Video surveillance has long been a component of improving physical security in the connected building, yet the cameras themselves can be a risk in the cyber realm. Think about all the different assets in the average connected building. A large suite of endpoint devices includes surveillance cameras, climate controls, energy management, wireless communications, digital signage – the list goes on and on. It’s no wonder then that the world’s largest botnets that are built up to knock large websites offline are largely composed of video surveillance cameras – the very tools that were supposed to provide security in the first place.
As physical and virtual worlds continue to merge, cyber-physical systems are making interconnected systems more and more vulnerable, which is the opposite of what should happen. This convergence isn’t stopping, and there will be more endpoints and more systems.
Latest Trends
Predictive HVAC can auto-adjust temperature and other settings based on weather forecasts and anticipate occupancy rates. There is increased HMI (human machine interface) utilization for things like buttonless doors and predictive elevators. There is unique wayfinding lighting to guide visitors to the correct location and even advanced asset tracking to ensure things don’t get lost. All of this adds incredible value to an already valuable asset. It also adds a lot of cyber exposure.
Much of these varying assets tend to meet up in the telco room or closet, or even the connected building data center if the asset is large enough. It’s the meeting point for HVAC, lighting, security, industrial controls, ethernet, LON and fire/life/safety systems.
The problem of a lot of existing BAS and EMS is that they originally were confined to the building itself – they weren’t really exposed to the internet. Of course, that didn’t last long – there are just too many interesting apps and software out there that can do seemingly magical things without connecting it to the outside world or interconnecting it together.
This is compounded by the fact that facilities management who usually run BAS and EMS systems are typically not people from the IT department. A lot of existing BAS software vendors presume that the onus for applying critical security updates and operating verbose SIEM software relies on facilities management. This has created a new category of risk called “Forever Day” bugs.
There was a time when end-users thought they’d be saved by utilizing software in the cloud, but that trend has been reversed with the advent of advanced machine learning capabilities and other edge compute advantages that must keep the software onsite.
Clearly security is still not just a burning issue but one that is rapidly devolving into a disaster. Traditional perimeter-based protection, a.k.a. firewalls, endpoint protection and the like have been deemed by most organizations to be inadequate at best and at worst give a false sense of security. Many organizations are taking a ‘zero trust’ approach toward securing networks and their systems.
The issue is that once a hacker breaches a network most everything is up for grabs.

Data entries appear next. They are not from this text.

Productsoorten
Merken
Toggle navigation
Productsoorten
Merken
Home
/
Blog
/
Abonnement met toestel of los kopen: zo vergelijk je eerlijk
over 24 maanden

Therefore, it is important to protect individual functions and applications, not the networks – something the micro-segmentation vendors may not understand.
Unikernels are a newer software deployment methodology that some vendors are starting to embrace as they merge the traditional operating system and the individual application into one distinct unit. Rather than having to protect each and every server and each and every network from being a beachhead for hackers to launch their attacks, the unikernel creates a sandbox-like environment around each application with the unique aspect that it can only run one program – the program that was designed to run inside the sandbox. This simple yet straight forward approach vastly limits attackers’ abilities to enumerate and advance their attacks.
As more software is brought into each property, talk to software vendors about how they deploy their applications and whether they make use of newer unikernel technology. As the value of the physical property increases, do not neglect the value of the cyber property.